Revue de presse

"Lydia Guirous : #Je suis Marianne" (J.-P. Brighelli, causeur.fr , 20 juin 16)

"Entretien avec l’ex-porte parole des Républicains", par Jean-Paul Brighelli. 29 juin 2016

"C’est donc le dernier livre (paru en janvier, oui, je sais, je date, mais bon, tant de sollicitations…) de Lydia Guirous, éphémère porte-parole des « Républicains », virée pour cause de langue bien pendue. À tel point que Luc Le Vaillant, qui est à peu près le dernier à ne pas penser courbe chez Libé, en arrive à la plaindre.

À tel point aussi que Yann Moix, le sémillant roquet de la Pensée Unique et du Bien réunis, a cru intelligent de l’agresser sauvagement quand elle est passée à On n’est pas couché.

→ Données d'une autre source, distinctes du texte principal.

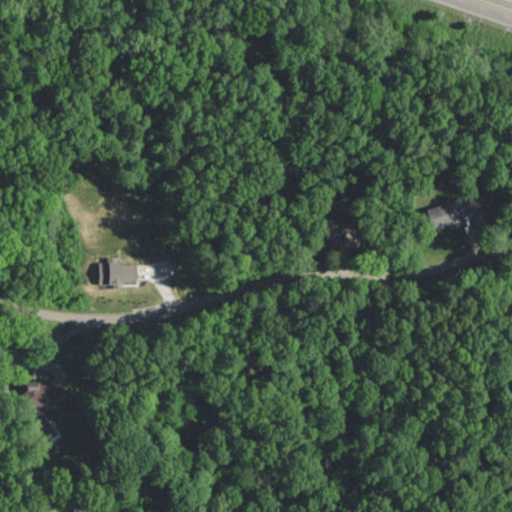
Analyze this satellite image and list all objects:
road: (491, 7)
building: (456, 213)
building: (117, 272)
road: (255, 293)
building: (41, 393)
building: (45, 426)
building: (82, 511)
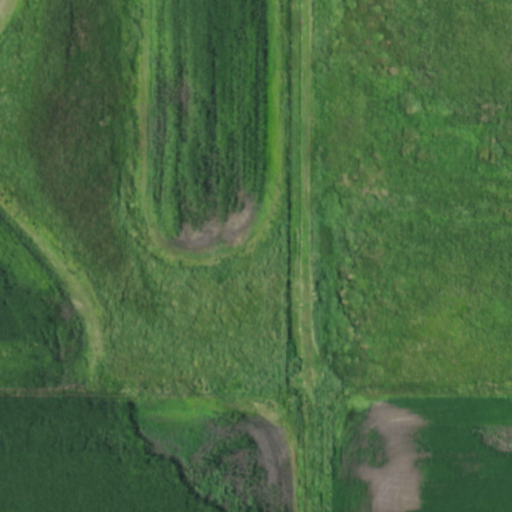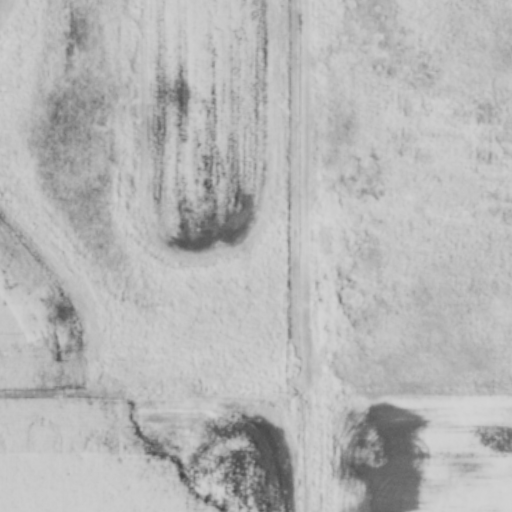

Pour mémoire, Lydia Guirous avait écrit il y a deux ans Allah est grand, la République aussi — et le parallèle entre Allah l’Incomparable et la Gueuse, comme disent les ultra-cathos, lui a amené quelques tombereaux d’insultes et de menaces.

Plutôt que de vous faire l’article, je l’ai interviewée sur les sujets les plus brûlants. Comme quoi on peut être (de culture) musulmane et ne pas dire d’énormités.

JPB. « L’islam radical tue parce que nous sommes heureux », dites-vous au tout début de votre livre : pourriez-vous définir le bonheur d’être Français ?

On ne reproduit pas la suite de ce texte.